◆ EXERCISE REQUIREMENTS: Please extract the passage from the comment thread below, starting at "Stix has the" up to and including "John Galt do?", with no changes to the wording.

◆ DOCUMENT SEGMENT:
-*-*-

Stix has the view of an insider already acllimated to a seige mentality. He doesn’t realise it, but he wonders only about whether the end-member of fear can be maintained. And, of course, that is what legislation is all about. Make it part of your daily life.

March 19, 2012 8:53 am

ISIB ISIA: Green IS the new Red.

March 19, 2012 9:10 am

Q. Daniels said March 18, 2012 at 10:41 pm

What would John Galt do?

Who is John Galt? 😉

March 19, 2012 9:13 am

Every Utopian engineer I’ve spoken to always mentions a massive population cut to achieve their Nirvana. I asked one such idealist, War or plague? He assured me plague is best. In the new world of a stable climate, there will be executions. All for our beloved climate. I can’t wait.

JLawson
March 19, 2012 9:18 am

Leo Morgan – “Are you against every form of world government, or only those that would be as limited as I proposed?”
One size does NOT fit all. That’s why we’ve got 50 states – look on them as 50 petri dishes, each with a different environment that allows experimentation to find what works ‘best’. Look at California. A state that was rich and lush and full of promise – now it’s a place that companies are leaving. Look at North Dakota – a state that’s basically ignoring what California decided to do, and is flourishing.
One size doesn’t fit all – and any attempt to try will not go down gracefully.

David L.
March 19, 2012 9:26 am

“Could we ensure against a malevolent dictator who might abuse the power of such organizations?”
Simple: No.
He should read Machiavelli, as Lord Acton summed up: “All power corrupts, and absolute power corrupts absolutely. Great men are almost always bad men.”
In fact, look up some of Lord Acton’s other quotes. They are very appropriate for the state of AGW in general. For example, consider this one “There is no error so monstrous that it fails to find defenders among the ablest men.”

Robert C
March 19, 2012 9:32 am

“It’s the social engineering that’s the killer.”
Indeed it is, ask the Cambodians about that.

Gail Combs
March 19, 2012 9:33 am

Leo Morgan says: March 19, 2012 at 4:02 am
….Now is the time for planning a world Government that we can live with.
…..So, there’s my first thoughts. Any opinions?
__________________________
Yes. Lots of thoughts since I have been digging into this for several years.
It only took 130 years for the power hungry and greedy to defeat the US Constitution. Therefore the only protection is not to have a world government so people have a possibility of keeping at least one country free. Once the control of the money supply was dragged from the control of the US people and put into the hands of an unelected group with no Government oversight we lost our country. It has taken these greedy families only a hundred years to strip our country of all her wealth and bankrupt the USA.

-*-*-

Collected data
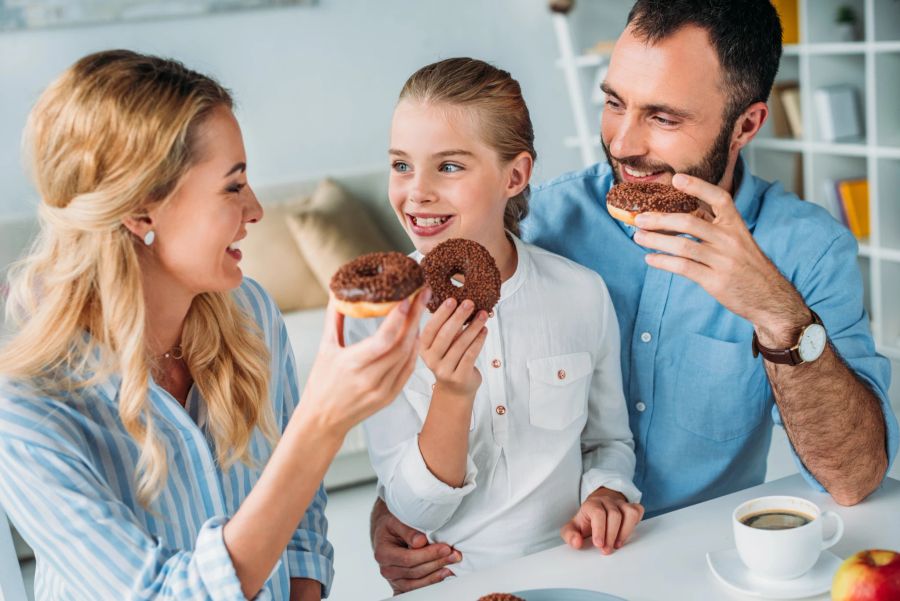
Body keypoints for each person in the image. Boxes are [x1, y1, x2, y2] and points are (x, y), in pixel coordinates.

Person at [370, 0, 899, 593]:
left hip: (705, 561)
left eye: (664, 118)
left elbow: (854, 480)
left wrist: (775, 311)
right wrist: (394, 508)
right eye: (614, 101)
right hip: (555, 568)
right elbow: (444, 409)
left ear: (746, 125)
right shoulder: (537, 226)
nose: (621, 142)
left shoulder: (806, 248)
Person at [0, 49, 427, 600]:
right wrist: (322, 423)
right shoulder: (25, 400)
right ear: (139, 210)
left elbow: (300, 528)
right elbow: (160, 594)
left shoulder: (250, 313)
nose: (255, 209)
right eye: (232, 186)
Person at [346, 57, 643, 579]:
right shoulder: (378, 320)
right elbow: (413, 511)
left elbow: (607, 441)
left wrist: (605, 491)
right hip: (452, 583)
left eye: (450, 166)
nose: (417, 191)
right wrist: (453, 393)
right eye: (401, 165)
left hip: (577, 570)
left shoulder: (581, 293)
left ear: (516, 175)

-*-*-

◆ ANSWER:
Stix has the view of an insider already acllimated to a seige mentality. He doesn’t realise it, but he wonders only about whether the end-member of fear can be maintained. And, of course, that is what legislation is all about. Make it part of your daily life.

March 19, 2012 8:53 am

ISIB ISIA: Green IS the new Red.

March 19, 2012 9:10 am

Q. Daniels said March 18, 2012 at 10:41 pm

What would John Galt do?